5. Become an apprentice
An apprenticeship is another solid option when you’re determining how to get free tuition. They can also open you up to job opportunities post-college.

Overall, your average apprenticeship program will take 1-6 years. You will probably be required to put in that time along with at least 2,000 hours of field work annually. The good news is that there are apprenticeships in more than 1,000 occupations, which can give you more options.

In exchange, the sponsoring employer pays for college or technical training and provides a salary. A list of available programs is available at the ApprenticeshipUSA website.
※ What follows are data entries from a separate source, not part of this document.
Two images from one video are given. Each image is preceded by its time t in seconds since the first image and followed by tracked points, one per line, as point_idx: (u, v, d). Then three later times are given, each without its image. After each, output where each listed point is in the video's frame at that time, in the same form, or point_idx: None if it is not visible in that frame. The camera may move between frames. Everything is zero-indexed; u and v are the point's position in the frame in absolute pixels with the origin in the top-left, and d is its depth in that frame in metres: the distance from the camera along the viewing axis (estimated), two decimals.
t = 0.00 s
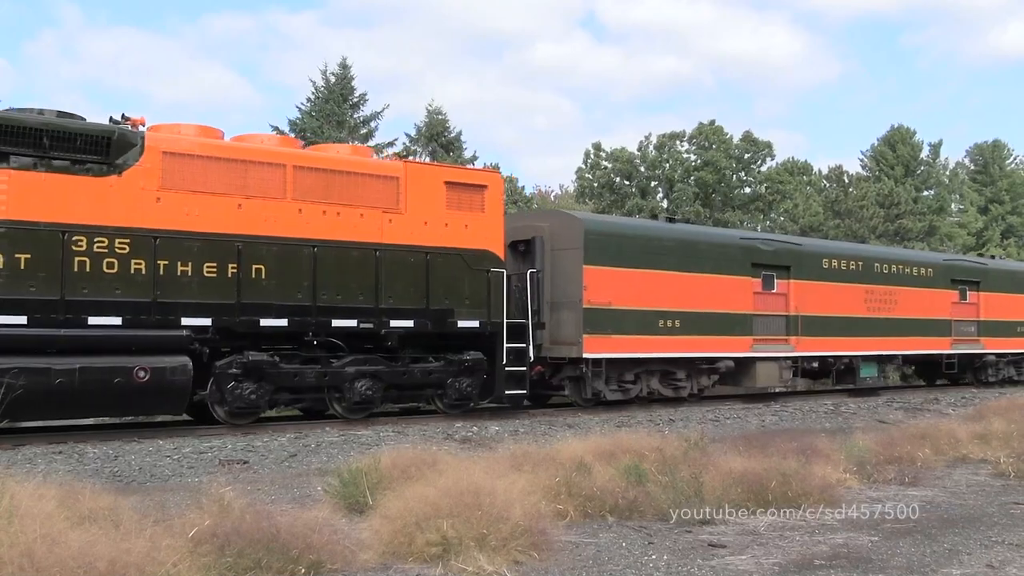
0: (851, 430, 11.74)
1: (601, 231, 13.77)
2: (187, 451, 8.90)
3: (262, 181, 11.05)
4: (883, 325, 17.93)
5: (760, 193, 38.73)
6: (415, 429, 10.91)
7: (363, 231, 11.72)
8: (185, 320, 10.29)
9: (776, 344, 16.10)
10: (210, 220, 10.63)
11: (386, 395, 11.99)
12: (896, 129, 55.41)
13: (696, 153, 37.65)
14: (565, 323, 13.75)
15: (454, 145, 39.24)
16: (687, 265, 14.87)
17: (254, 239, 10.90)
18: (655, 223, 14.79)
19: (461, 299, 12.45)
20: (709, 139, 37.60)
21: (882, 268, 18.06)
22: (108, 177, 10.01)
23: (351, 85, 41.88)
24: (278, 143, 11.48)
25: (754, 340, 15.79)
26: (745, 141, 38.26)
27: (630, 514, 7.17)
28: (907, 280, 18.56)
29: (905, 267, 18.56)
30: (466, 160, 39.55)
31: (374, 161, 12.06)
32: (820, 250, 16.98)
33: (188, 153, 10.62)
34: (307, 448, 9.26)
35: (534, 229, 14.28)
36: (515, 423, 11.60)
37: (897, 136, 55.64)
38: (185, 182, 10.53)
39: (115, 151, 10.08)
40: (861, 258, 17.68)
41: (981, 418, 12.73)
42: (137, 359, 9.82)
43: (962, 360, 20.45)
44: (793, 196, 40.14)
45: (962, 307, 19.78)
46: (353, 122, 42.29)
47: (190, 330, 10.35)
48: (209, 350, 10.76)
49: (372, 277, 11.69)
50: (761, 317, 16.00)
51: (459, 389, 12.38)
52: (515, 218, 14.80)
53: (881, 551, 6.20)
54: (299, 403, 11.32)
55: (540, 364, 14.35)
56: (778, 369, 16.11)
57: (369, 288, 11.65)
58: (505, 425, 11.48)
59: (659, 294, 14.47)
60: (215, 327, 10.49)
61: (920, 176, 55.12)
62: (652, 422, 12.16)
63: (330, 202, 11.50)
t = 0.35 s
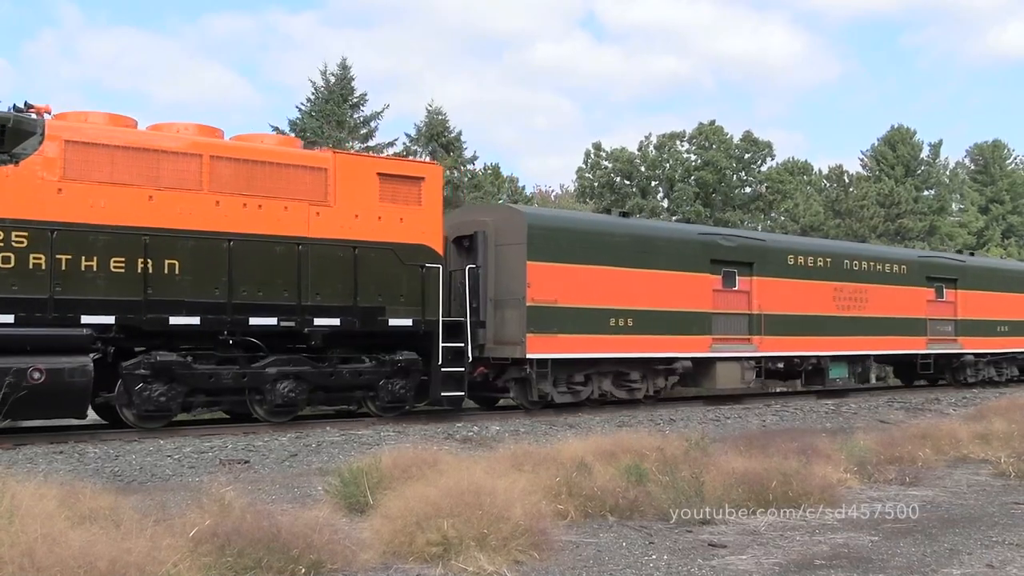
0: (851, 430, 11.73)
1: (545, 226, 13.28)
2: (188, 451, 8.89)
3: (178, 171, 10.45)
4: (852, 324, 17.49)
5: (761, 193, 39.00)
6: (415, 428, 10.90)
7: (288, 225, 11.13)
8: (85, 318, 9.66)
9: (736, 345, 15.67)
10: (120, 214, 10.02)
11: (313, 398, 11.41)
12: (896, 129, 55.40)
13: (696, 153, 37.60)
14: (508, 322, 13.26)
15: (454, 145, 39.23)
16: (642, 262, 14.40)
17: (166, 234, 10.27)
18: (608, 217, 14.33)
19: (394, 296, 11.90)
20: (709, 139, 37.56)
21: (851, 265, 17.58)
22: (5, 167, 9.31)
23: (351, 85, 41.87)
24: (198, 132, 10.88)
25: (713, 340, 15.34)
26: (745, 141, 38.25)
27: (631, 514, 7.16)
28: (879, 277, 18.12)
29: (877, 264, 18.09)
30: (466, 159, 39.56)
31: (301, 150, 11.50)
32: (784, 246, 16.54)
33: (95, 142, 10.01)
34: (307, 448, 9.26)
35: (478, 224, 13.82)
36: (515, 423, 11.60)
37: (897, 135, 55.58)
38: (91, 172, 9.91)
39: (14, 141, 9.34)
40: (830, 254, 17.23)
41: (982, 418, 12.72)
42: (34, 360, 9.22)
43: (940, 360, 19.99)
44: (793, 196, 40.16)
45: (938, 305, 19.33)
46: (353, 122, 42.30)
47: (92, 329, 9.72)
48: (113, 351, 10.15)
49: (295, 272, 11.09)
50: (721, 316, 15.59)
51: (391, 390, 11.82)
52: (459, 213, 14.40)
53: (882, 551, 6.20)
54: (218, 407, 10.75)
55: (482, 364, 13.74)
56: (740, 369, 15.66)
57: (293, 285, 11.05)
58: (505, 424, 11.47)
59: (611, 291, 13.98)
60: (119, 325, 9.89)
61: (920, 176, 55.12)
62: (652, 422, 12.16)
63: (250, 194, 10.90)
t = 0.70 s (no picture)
0: (851, 430, 11.72)
1: (482, 221, 12.49)
2: (188, 451, 8.89)
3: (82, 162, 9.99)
4: (819, 324, 16.75)
5: (761, 193, 38.54)
6: (415, 428, 10.90)
7: (201, 220, 10.62)
8: None
9: (694, 345, 14.92)
10: (18, 206, 9.54)
11: (231, 400, 10.85)
12: (896, 128, 55.37)
13: (696, 153, 37.56)
14: (445, 321, 12.53)
15: (454, 145, 39.23)
16: (593, 259, 13.63)
17: (64, 229, 9.72)
18: (556, 211, 13.57)
19: (321, 293, 11.34)
20: (709, 139, 37.54)
21: (818, 263, 16.82)
22: None
23: (351, 85, 41.87)
24: (107, 122, 10.45)
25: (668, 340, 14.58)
26: (745, 141, 38.24)
27: (631, 514, 7.16)
28: (848, 275, 17.38)
29: (846, 262, 17.32)
30: (466, 159, 39.57)
31: (218, 142, 11.03)
32: (748, 242, 15.77)
33: None
34: (307, 448, 9.25)
35: (415, 218, 13.11)
36: (515, 423, 11.59)
37: (897, 135, 55.58)
38: None
39: None
40: (797, 252, 16.50)
41: (981, 418, 12.72)
42: None
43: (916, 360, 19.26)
44: (793, 196, 40.18)
45: (912, 304, 18.62)
46: (352, 122, 42.29)
47: None
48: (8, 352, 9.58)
49: (208, 268, 10.50)
50: (677, 315, 14.83)
51: (315, 392, 11.21)
52: (397, 208, 13.65)
53: (882, 551, 6.20)
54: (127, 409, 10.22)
55: (419, 366, 13.15)
56: (698, 371, 14.95)
57: (206, 282, 10.47)
58: (505, 424, 11.47)
59: (558, 289, 13.22)
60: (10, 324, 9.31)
61: (920, 176, 55.08)
62: (652, 422, 12.16)
63: (164, 187, 10.46)
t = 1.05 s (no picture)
0: (851, 430, 11.71)
1: (415, 214, 11.84)
2: (188, 451, 8.89)
3: None
4: (784, 323, 16.13)
5: (761, 193, 38.65)
6: (415, 429, 10.90)
7: (107, 214, 9.98)
8: None
9: (648, 346, 14.30)
10: None
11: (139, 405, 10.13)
12: (896, 129, 55.36)
13: (696, 153, 37.53)
14: (375, 319, 11.83)
15: (454, 145, 39.24)
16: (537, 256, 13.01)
17: None
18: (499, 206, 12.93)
19: (239, 290, 10.65)
20: (709, 139, 37.54)
21: (783, 260, 16.17)
22: None
23: (351, 85, 41.88)
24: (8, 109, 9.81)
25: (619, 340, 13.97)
26: (745, 141, 38.23)
27: (631, 514, 7.17)
28: (817, 272, 16.72)
29: (813, 258, 16.68)
30: (466, 159, 39.58)
31: (129, 131, 10.41)
32: (707, 238, 15.14)
33: None
34: (307, 448, 9.25)
35: (347, 212, 12.44)
36: (515, 423, 11.59)
37: (897, 135, 55.58)
38: None
39: None
40: (760, 248, 15.87)
41: (981, 418, 12.72)
42: None
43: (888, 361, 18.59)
44: (793, 197, 40.21)
45: (884, 302, 18.00)
46: (353, 122, 42.26)
47: None
48: None
49: (112, 263, 9.84)
50: (629, 314, 14.21)
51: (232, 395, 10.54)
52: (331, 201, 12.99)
53: (882, 551, 6.20)
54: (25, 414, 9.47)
55: (350, 367, 12.27)
56: (652, 372, 14.29)
57: (111, 278, 9.80)
58: (505, 424, 11.47)
59: (497, 287, 12.60)
60: None
61: (920, 176, 55.08)
62: (652, 422, 12.16)
63: (68, 178, 9.83)
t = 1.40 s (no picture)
0: (851, 430, 11.71)
1: (343, 208, 11.33)
2: (188, 451, 8.88)
3: None
4: (742, 322, 15.72)
5: (761, 193, 38.21)
6: (415, 429, 10.89)
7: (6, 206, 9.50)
8: None
9: (598, 345, 13.86)
10: None
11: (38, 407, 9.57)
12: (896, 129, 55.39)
13: (695, 153, 37.53)
14: (300, 318, 11.29)
15: (454, 146, 39.25)
16: (479, 252, 12.56)
17: None
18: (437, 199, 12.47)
19: (149, 287, 10.06)
20: (709, 139, 37.51)
21: (742, 257, 15.74)
22: None
23: (351, 85, 41.87)
24: None
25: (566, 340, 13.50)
26: (745, 141, 38.21)
27: (631, 514, 7.16)
28: (779, 270, 16.33)
29: (776, 255, 16.28)
30: (466, 159, 39.58)
31: (32, 119, 9.89)
32: (662, 233, 14.68)
33: None
34: (306, 448, 9.24)
35: (274, 206, 11.91)
36: (515, 423, 11.58)
37: (897, 136, 55.65)
38: None
39: None
40: (720, 245, 15.44)
41: (981, 417, 12.72)
42: None
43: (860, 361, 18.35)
44: (793, 197, 40.23)
45: (854, 300, 17.73)
46: (353, 122, 42.22)
47: None
48: None
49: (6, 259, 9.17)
50: (578, 313, 13.76)
51: (140, 397, 10.00)
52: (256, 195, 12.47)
53: (882, 551, 6.19)
54: None
55: (273, 369, 11.70)
56: (602, 373, 13.86)
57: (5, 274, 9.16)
58: (505, 424, 11.47)
59: (433, 283, 12.11)
60: None
61: (920, 176, 55.10)
62: (652, 422, 12.15)
63: None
6. Have your employer pick up the costs
Another way you might receive a free college education is through your employer. Often given in the form of an employee reimbursement, there are plenty of employers that can help curb the cost of higher education.

7. Be in demand
Another great way to find out how to go to college for free is to determine if your field of study is “high-needs.” Will your studies result in a career that’s high in demand? Ask yourself this before you even enroll if you’re trying to cut the cost of college.

Generally, schools will offer incentives to anyone focusing their studies on math, science, nursing, teaching, and social work. There are also additional opportunities available through organizations like Teach for America, the Nurse Corps Loan Repayment Program and the National Institutes of Health.

The nursing program at the University of Portland in Oregon has offered scholarships covering approximately 80% of the final 2 years of undergraduate study, if students sign a 3-year employment contract with the local health system, Fabriquer says. “There are similar programs in (high-needs) fields across the country,” he adds.

8. Choose a school that pays you
Last on our list of ways on how to get free tuition, and probably the riskiest. There are, indeed, schools that will pay you to focus your studies in a single subject (which they dictate). Schools such as the Webb Institute and the Curtis Institute of Music offer a select range of academic programs and pick up the tuition cost for every student. Just think long and hard about your decision before you commit to this course.